Loading PDFs with OCR¶
Astera ReportMiner provides the functionality to extract data from PDFs. There are two types of PDFs that are used, extractable and non-extractable. Extractable files contain text, whereas, the non-extractable PDFs have images or scanned documents saved as PDFs. In order to extract data from these PDFs, Astera ReportMiner provides an option to load these files with Optical Character Recognition (OCR).
Using OCR¶
We have a PDF file which is a scanned copy of an invoice for a consulting service.
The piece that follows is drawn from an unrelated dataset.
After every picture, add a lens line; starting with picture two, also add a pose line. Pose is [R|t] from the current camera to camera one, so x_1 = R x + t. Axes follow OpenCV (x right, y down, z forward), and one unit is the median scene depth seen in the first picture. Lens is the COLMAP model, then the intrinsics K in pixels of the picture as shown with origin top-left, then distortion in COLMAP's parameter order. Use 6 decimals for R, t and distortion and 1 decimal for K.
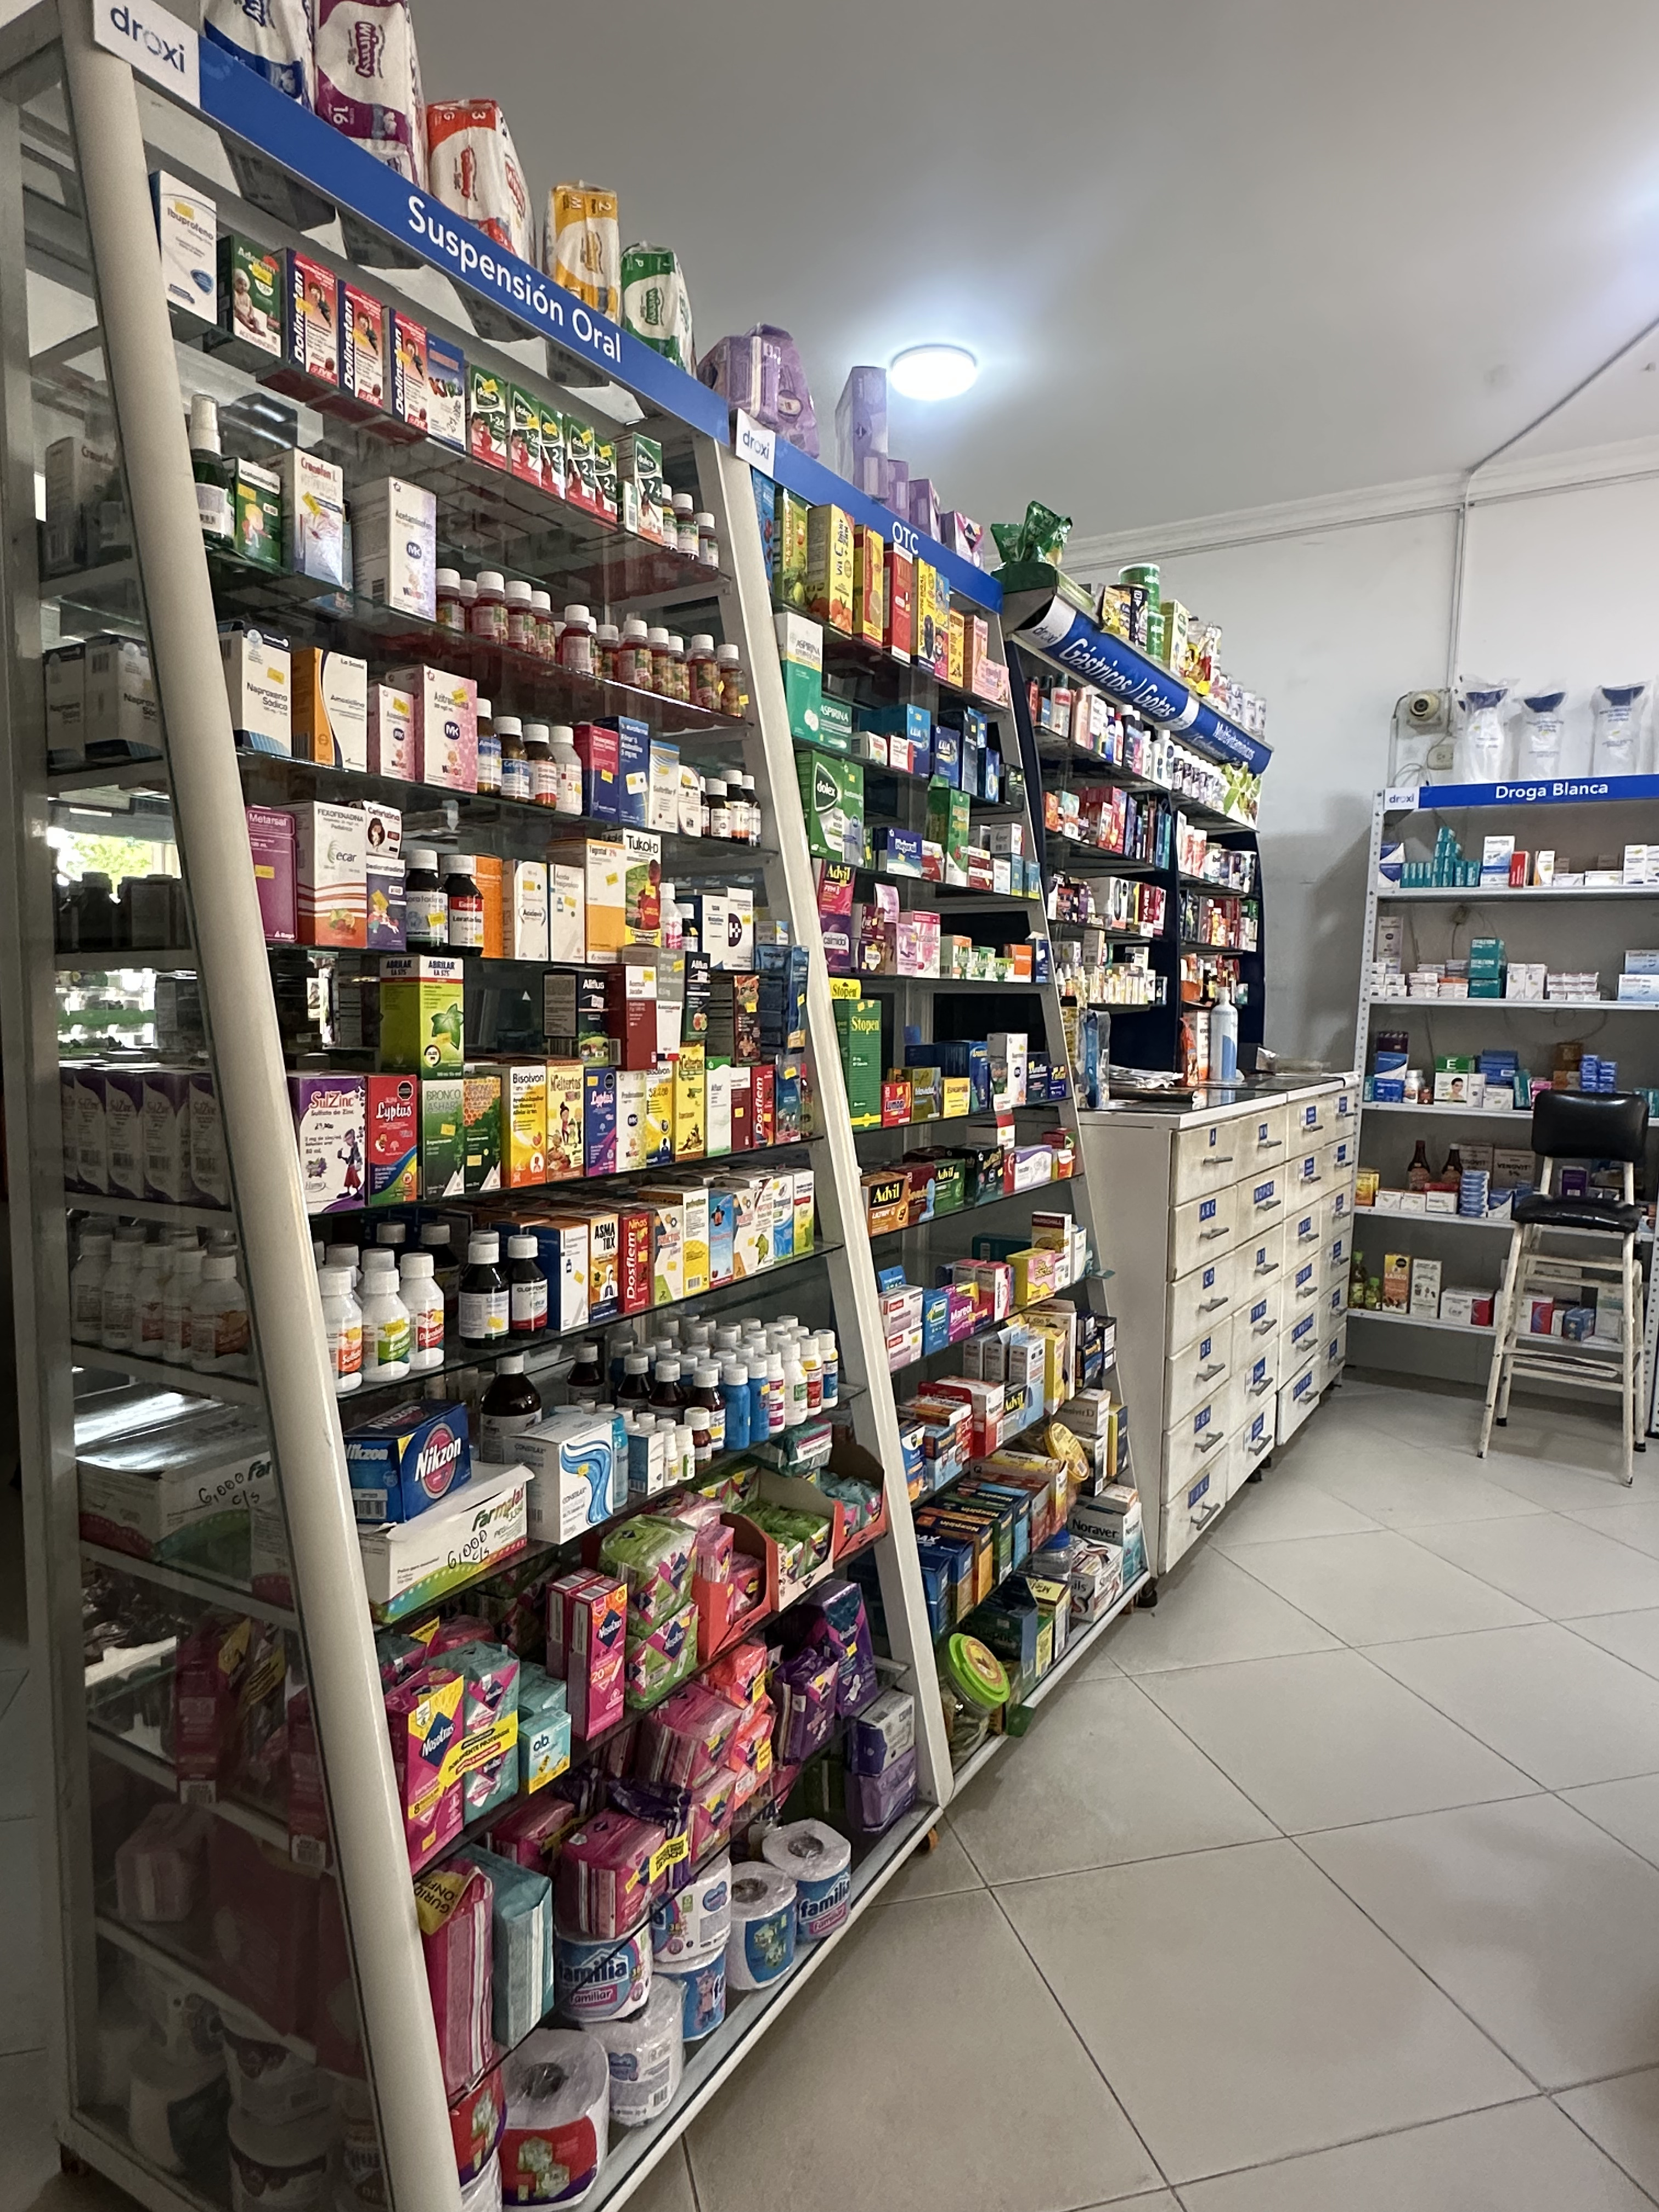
lens RADIAL K [[1332.2, 0, 821.0], [0, 1332.2, 1105.9], [0, 0, 1]] dist [-0.001140, -0.001051]
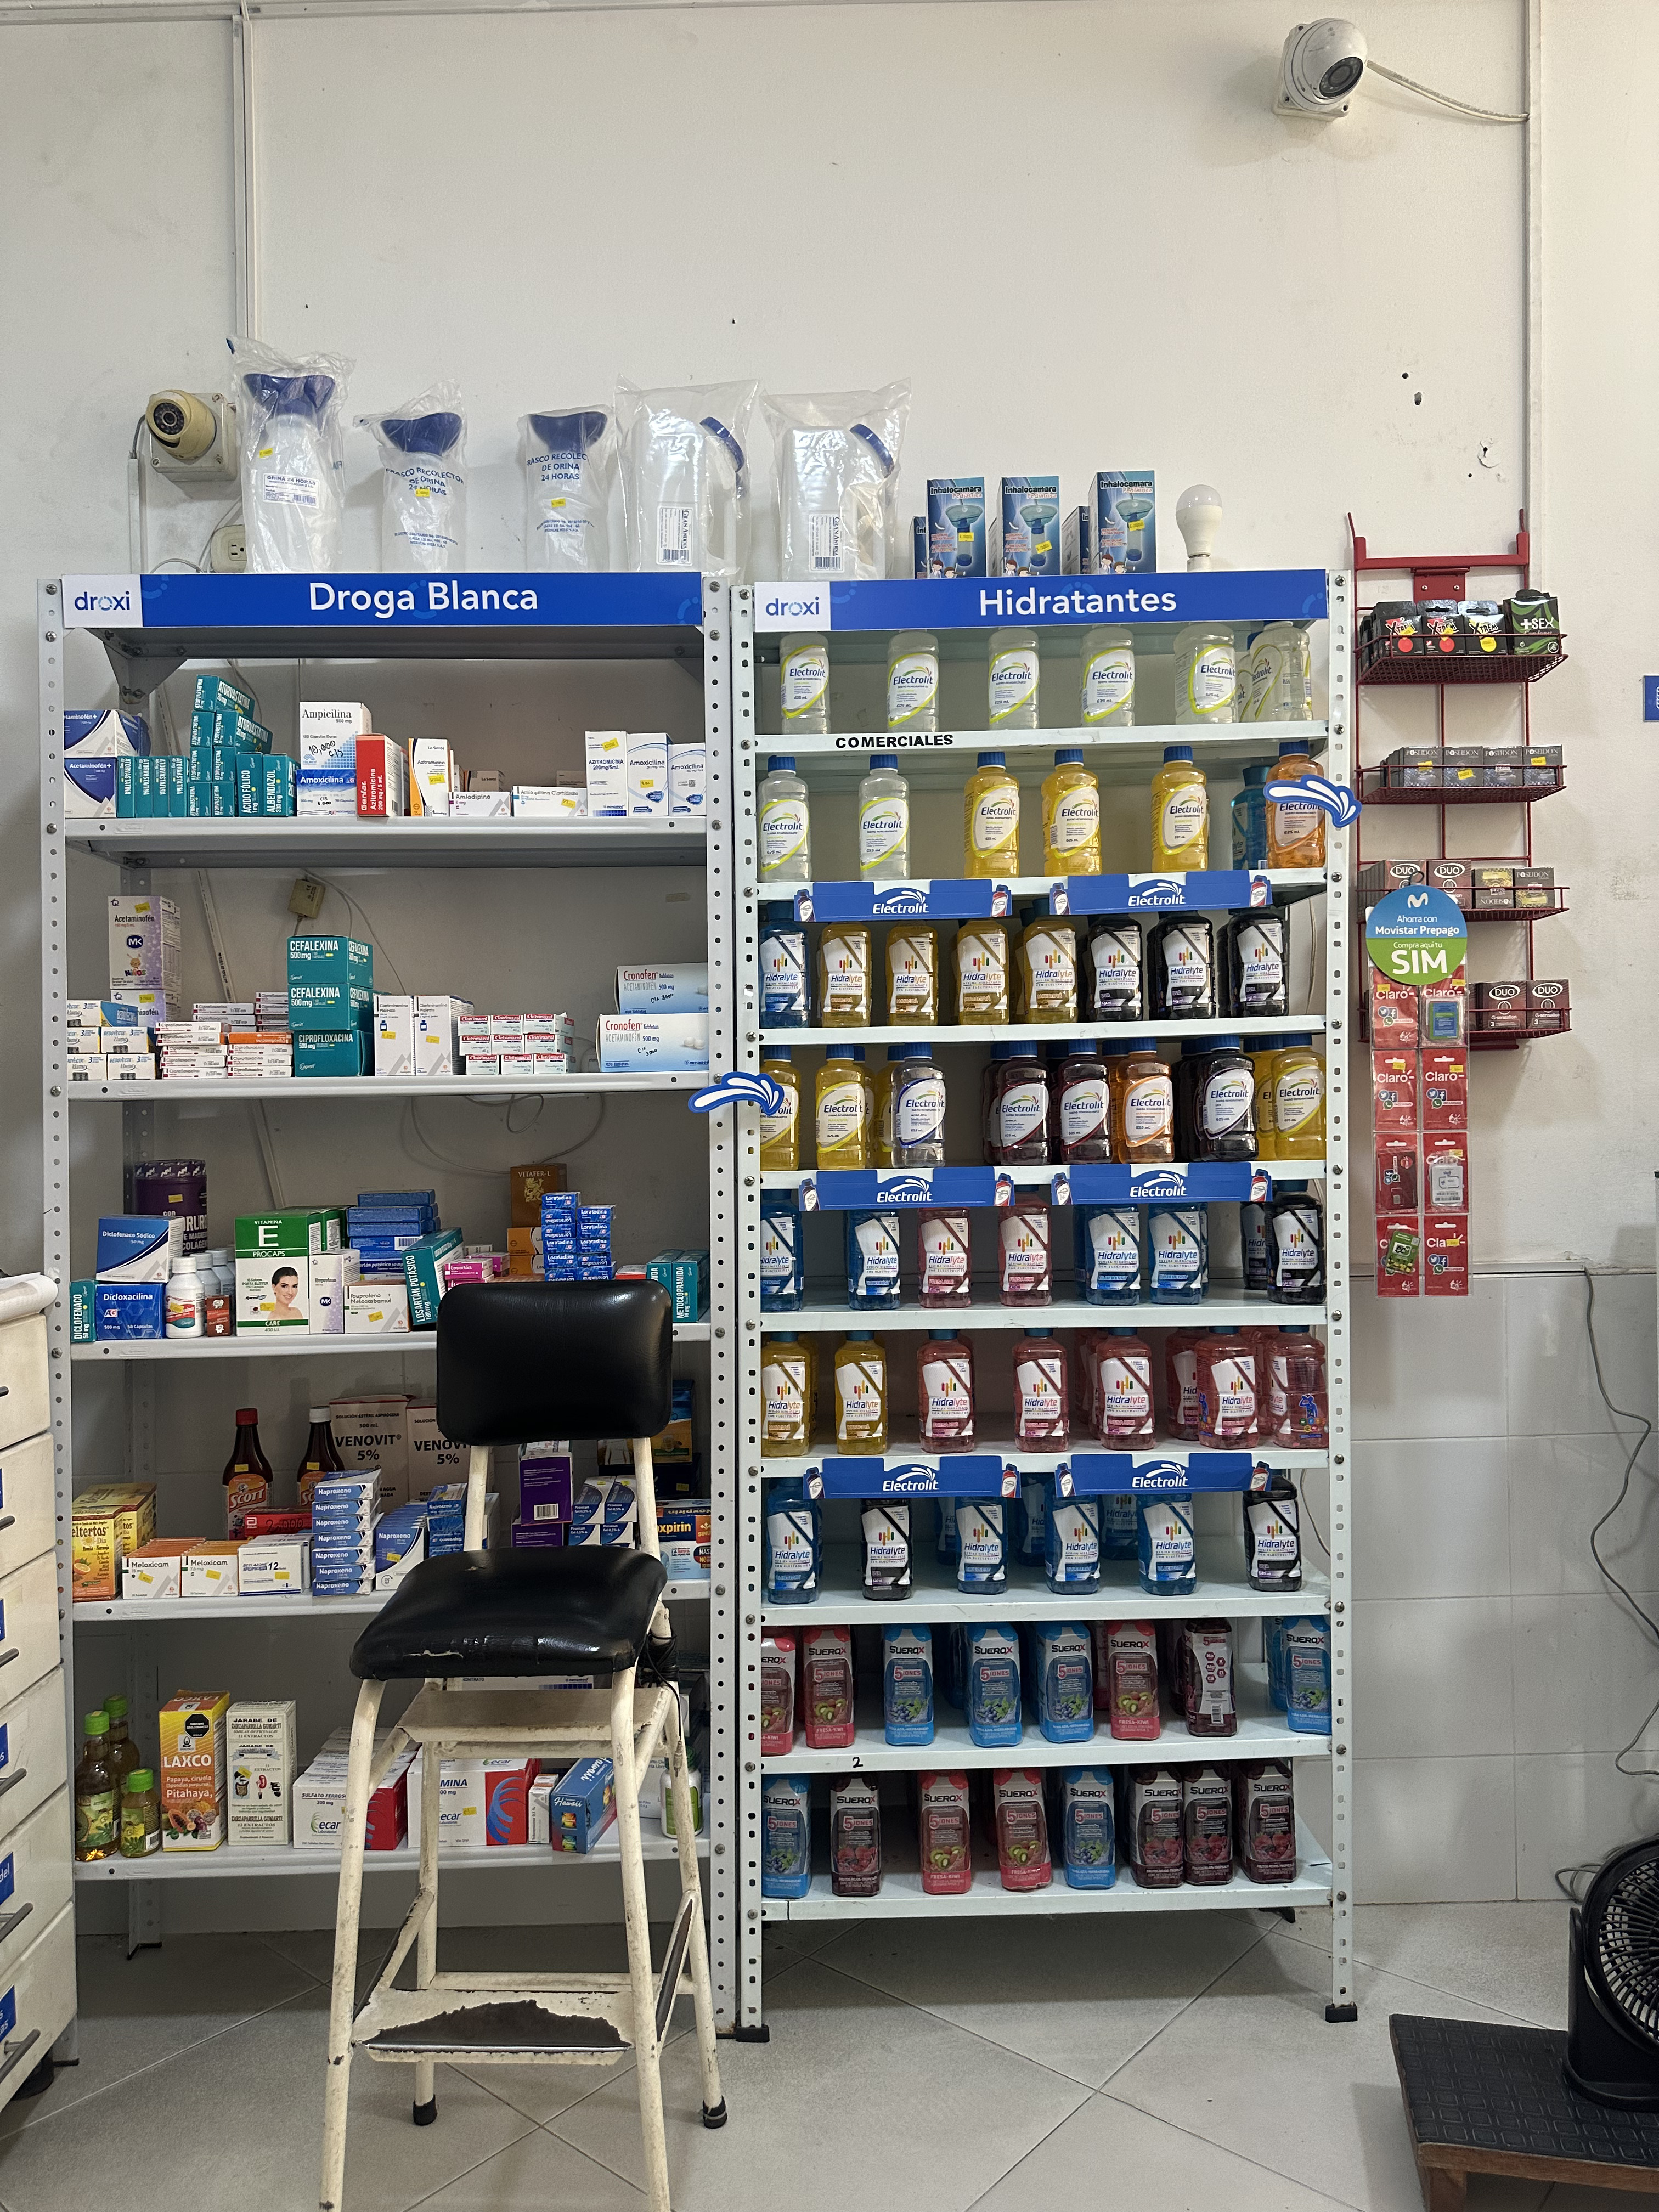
lens RADIAL K [[1569.4, 0, 825.9], [0, 1569.4, 1089.3], [0, 0, 1]] dist [0.030712, -0.014653]
pose [[0.838245, -0.037948, 0.543971, 0.353915], [0.083418, 0.994758, -0.059150, -0.033392], [-0.538875, 0.094959, 0.837016, 0.487534]]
We will use the OCR option in Astera ReportMiner to extract the data.
1. Go to File > New > Report Model,
Select the PDF and click Open.
2. As the file does not have text, and is comprised of images, ReportMiner presents it as follows:
Select Use OCR to begin OCR processing on the document.
As the OCR is processed, a green processing bar is shown and if you want to cancel the processing, you can uncheck the Use OCR option in the OCR Options section of the Report Options panel.
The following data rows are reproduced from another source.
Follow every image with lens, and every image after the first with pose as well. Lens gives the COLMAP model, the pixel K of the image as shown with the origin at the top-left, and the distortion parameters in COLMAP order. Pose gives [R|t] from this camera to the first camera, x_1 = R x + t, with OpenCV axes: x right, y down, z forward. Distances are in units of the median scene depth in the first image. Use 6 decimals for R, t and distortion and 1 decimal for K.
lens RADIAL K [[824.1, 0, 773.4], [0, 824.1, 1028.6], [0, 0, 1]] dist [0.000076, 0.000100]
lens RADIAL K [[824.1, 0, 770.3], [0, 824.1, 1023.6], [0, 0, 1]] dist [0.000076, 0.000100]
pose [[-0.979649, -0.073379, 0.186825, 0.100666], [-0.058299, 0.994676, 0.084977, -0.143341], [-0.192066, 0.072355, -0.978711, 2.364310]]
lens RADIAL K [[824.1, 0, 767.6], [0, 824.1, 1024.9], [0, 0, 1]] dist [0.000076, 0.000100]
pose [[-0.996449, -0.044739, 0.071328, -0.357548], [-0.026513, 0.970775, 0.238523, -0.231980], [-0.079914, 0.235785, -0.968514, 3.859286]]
4. For the current file read, the OCR gives us the following result:
As can be seen, there are a few misread items in the quantity column.
There is another option, OCR Resolution, where the user can select a suitable resolution to apply OCR. In order to determine which option is best for your case, visit the Best Practices for OCR document.
We will select OCR Resolution at low and we get the following result.
5. After processing, the data is presented on the designer. Along with useful data, there are also some noise elements in the original file which are incorrectly converted to text and some erroneous readings of data.
ReportMiner has an Edit Mode to allow the user to edit the extracted data in order to clean and correct the result of OCR.
Click the Start Edit Mode icon on the toolbar above the designer.
6. In the Edit Mode, there is a separate toolbar with tools for editing.
Icon | Name | Purpose & Functionality |
---|---|---|
Save | To save the extracted data to a .txt file. | |
Find and Replace | To find and/or replace a particular string within the text. | |
Cut | To cut a particular data to clipboard. | |
Copy | To copy a particular data to clipboard. | |
Paste | To paste the last item from the clipboard. | |
Undo | To undo the previous action taken. | |
Redo | To redo the undone action. | |
Revert to Original | To revert the edits back to original. | |
End Edit Mode | To end Edit Mode and go back to the Report Model. |
We will edit the data in the file to remove the noise elements and correct a few numbers.
7. The editable data can be saved at any point to a .txt file for ease in later use.
8. Once done with the edits, click on the End Edit Mode icon on the toolbar above the designer. After edits, closing the edit mode changes the source file path of the report model to the .txt file we just saved.
Now, you can proceed to interact with the data on the designer as normal in a Report Model.
This concludes our discussion on the usage of OCR in loading files in Astera ReportMiner.